On 06/08/2024 10:51 am, Jesper Dangaard Brouer wrote:
[...]
>> The iommu_group will release whether the page_pool is using it or not, 
>> so if once page_pool_return_page() was called(why does this occur when 
>> the device is reloaded and packets are transmitted?) , this crash will 
>> happen.
>>
>> I try the follow patch, but doesn't work :(
>>
> 
> The idea of taking a refcnt on IOMMU to avoid dev->iommu_group getting
> freed, make sense to me.
> 
> The question is if API iommu_group_get() and iommu_group_put() is the
> correct API to use in this case?
> 
>> diff --git a/net/core/page_pool.c b/net/core/page_pool.c
>> index f4444b4e39e6..d03a87407ca8 100644
>> --- a/net/core/page_pool.c
>> +++ b/net/core/page_pool.c
>> @@ -21,6 +21,7 @@
>>   #include <linux/poison.h>
>>   #include <linux/ethtool.h>
>>   #include <linux/netdevice.h>
>> +#include <linux/iommu.h>
>>
> 
> The page_pool already have a system/workqueue that waits for inflight
> "packet" pages, and calls struct device API get_device() and put_device().

◆ Source data:
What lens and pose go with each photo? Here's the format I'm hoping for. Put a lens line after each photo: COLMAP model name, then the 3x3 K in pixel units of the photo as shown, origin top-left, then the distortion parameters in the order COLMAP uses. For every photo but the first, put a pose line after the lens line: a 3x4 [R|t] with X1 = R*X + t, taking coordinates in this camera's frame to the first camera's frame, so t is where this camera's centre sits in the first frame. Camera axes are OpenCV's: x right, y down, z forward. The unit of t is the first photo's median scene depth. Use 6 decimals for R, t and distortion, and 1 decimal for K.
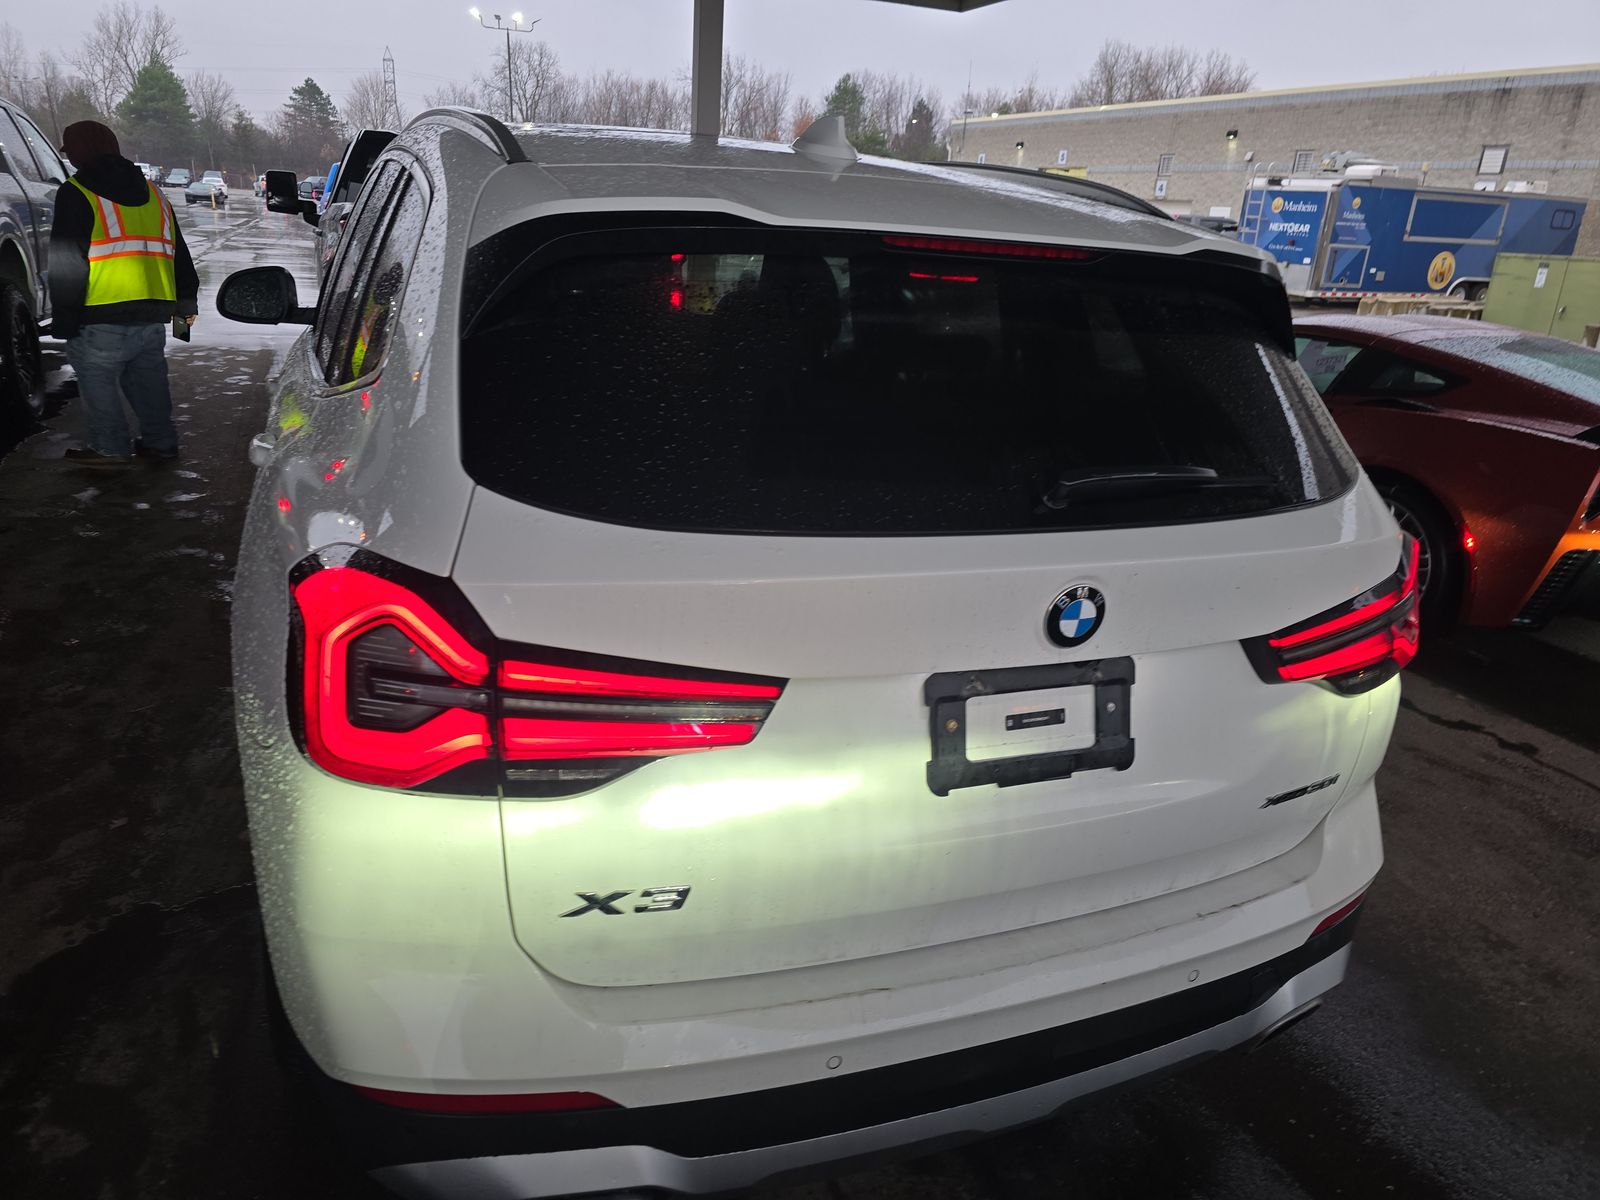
lens RADIAL K [[1066.8, 0, 800.1], [0, 1066.8, 594.1], [0, 0, 1]] dist [0.047447, -0.038695]
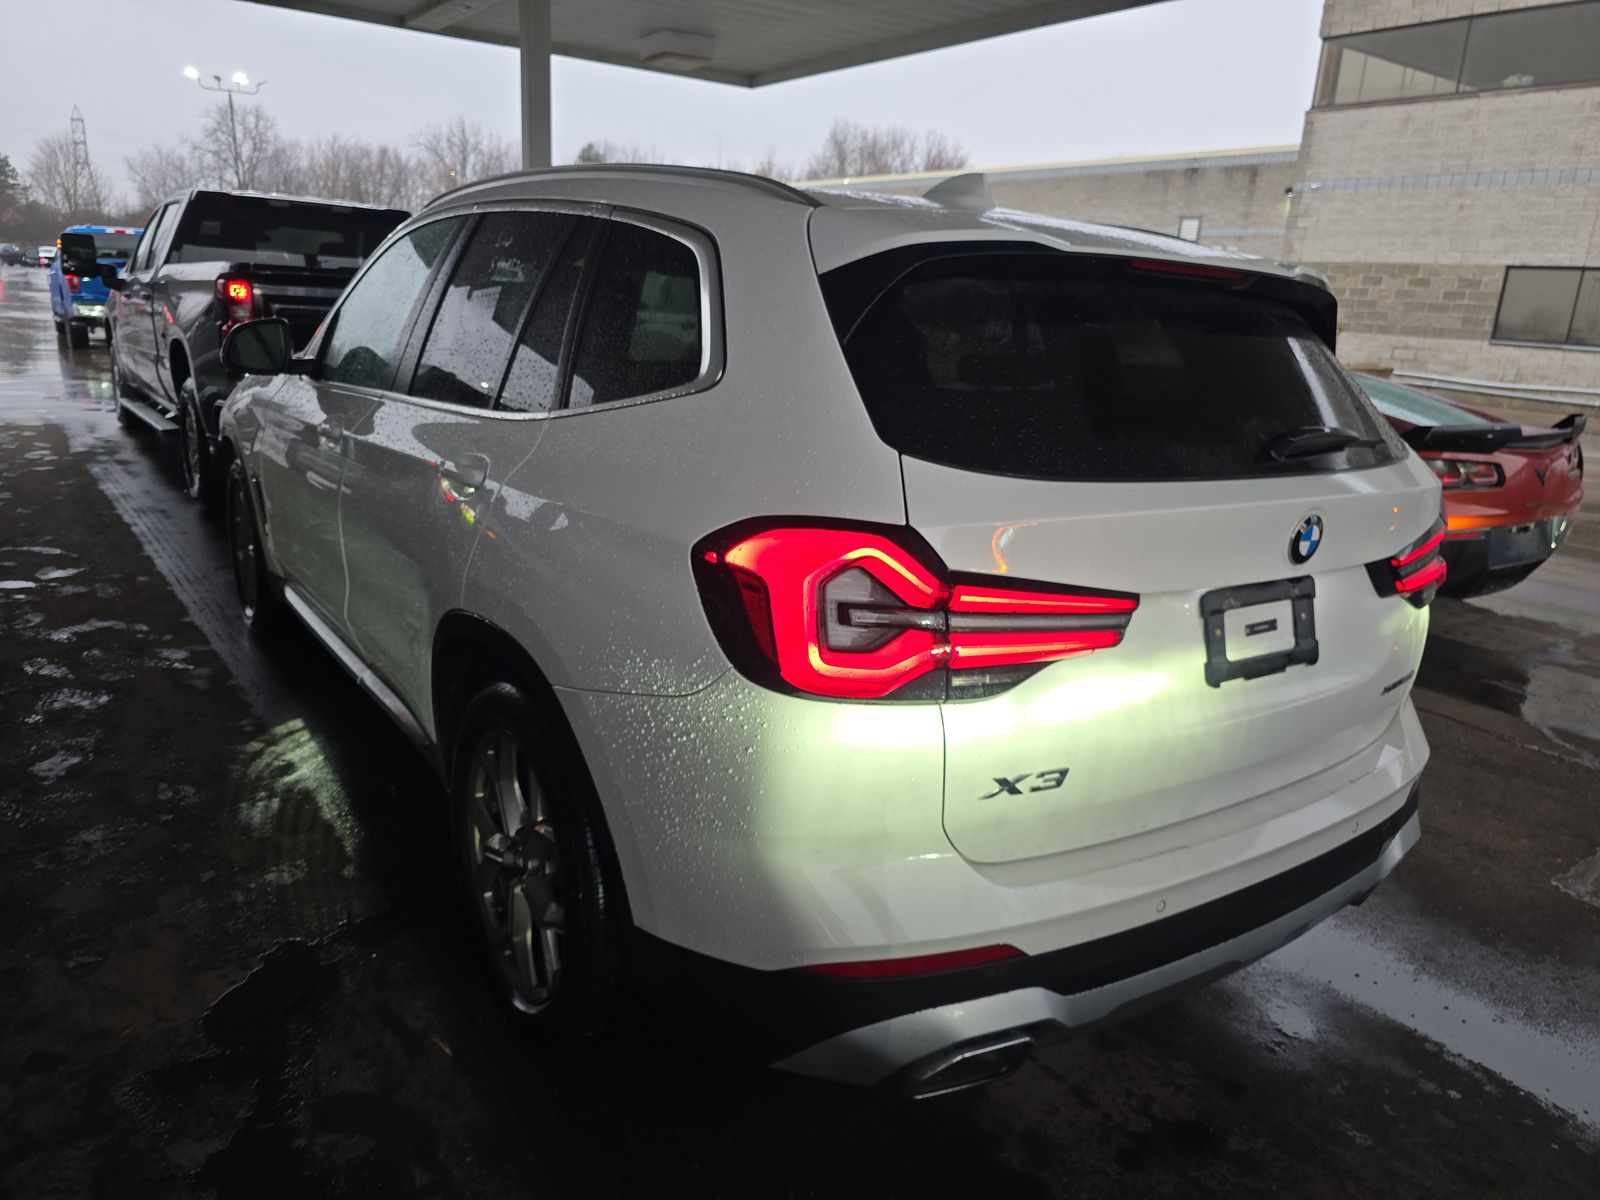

◆ Brief 1: In the page_pool discussion, which struct device API functions does the page_pool workqueue call while it waits for inflight pages?
◆ Brief 2: Copy the page_pool discussion from the words "On 06/08/2024 10:51" through "sense to me.", and substitute "reference count" for "refcnt".

◆ Exercise output 1: get_device() and put_device()

◆ Exercise output 2:
On 06/08/2024 10:51 am, Jesper Dangaard Brouer wrote:
[...]
>> The iommu_group will release whether the page_pool is using it or not, 
>> so if once page_pool_return_page() was called(why does this occur when 
>> the device is reloaded and packets are transmitted?) , this crash will 
>> happen.
>>
>> I try the follow patch, but doesn't work :(
>>
> 
> The idea of taking a reference count on IOMMU to avoid dev->iommu_group getting
> freed, make sense to me.